» EXCERPTED RECORDS:
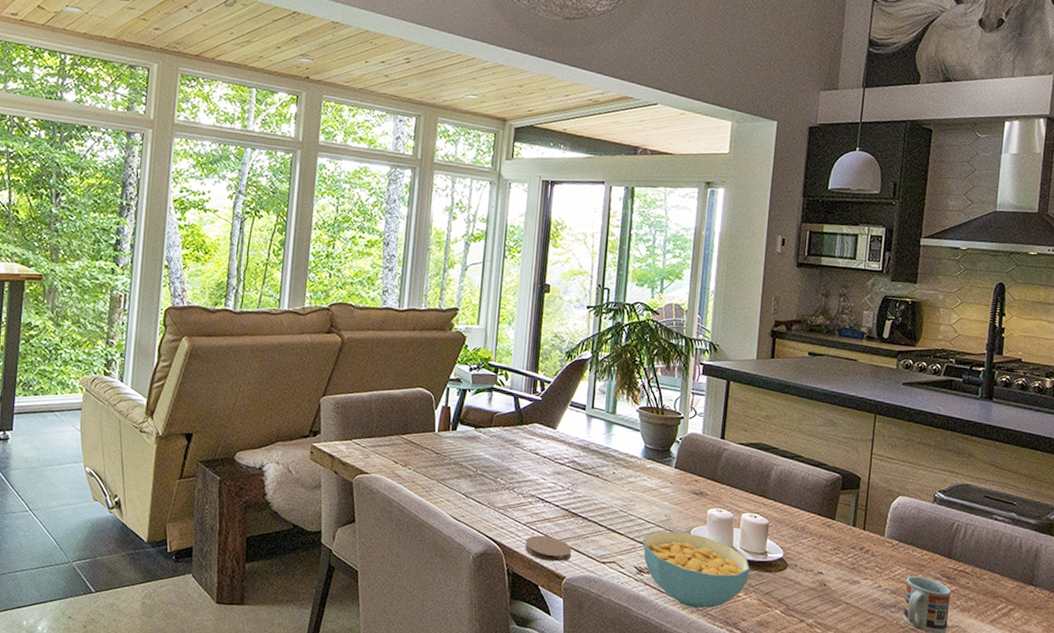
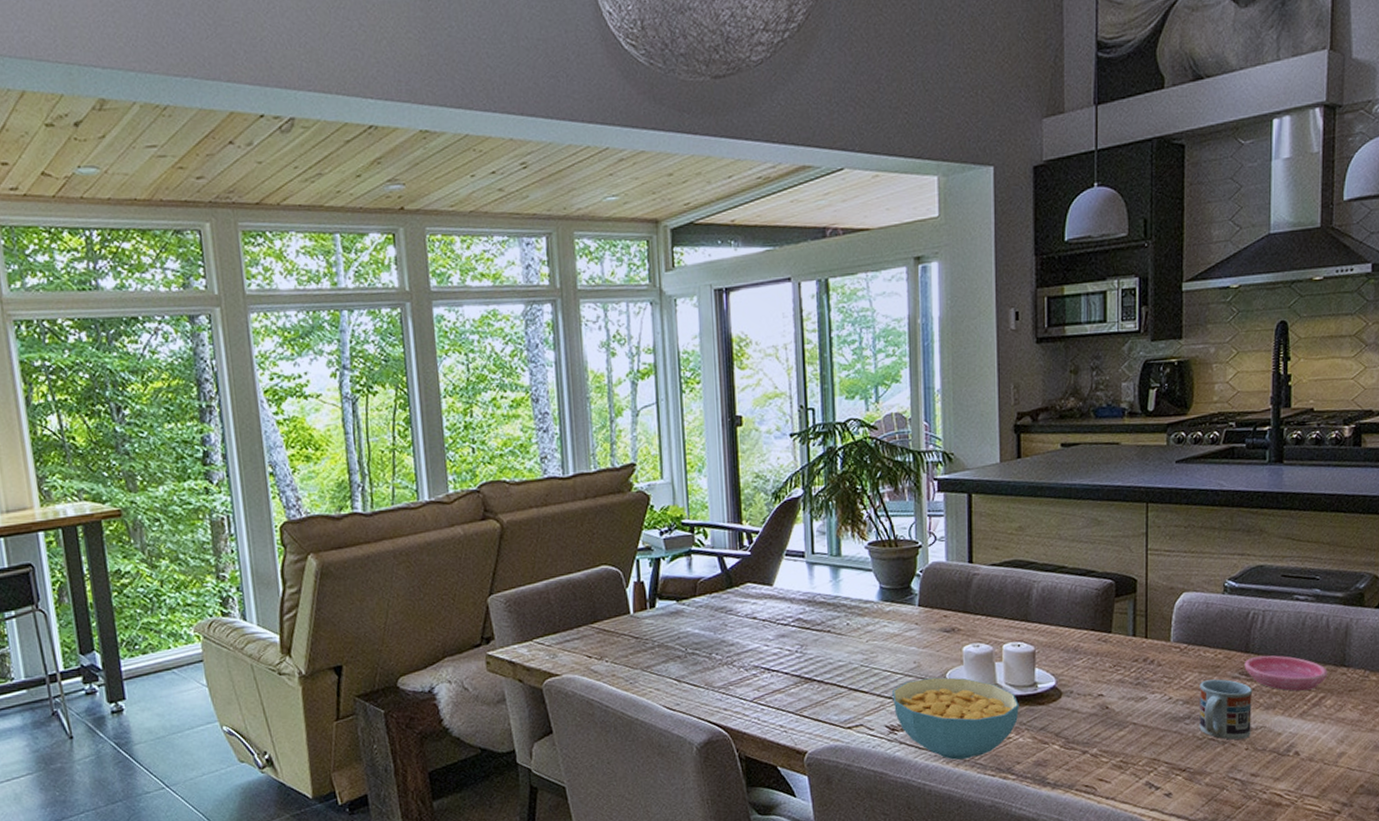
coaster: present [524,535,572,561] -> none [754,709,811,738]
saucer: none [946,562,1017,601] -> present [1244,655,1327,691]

--

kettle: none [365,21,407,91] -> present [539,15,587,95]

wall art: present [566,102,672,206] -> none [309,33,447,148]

» WHAT YOU ARE ASKED TO DO: Copy, exactly and only, the lines above that begin with the one containing "coaster: present [524,535,572,561]" and finish with the one containing "saucer: none [946,562,1017,601]".

» COMPLETED EXERCISE:
coaster: present [524,535,572,561] -> none [754,709,811,738]
saucer: none [946,562,1017,601] -> present [1244,655,1327,691]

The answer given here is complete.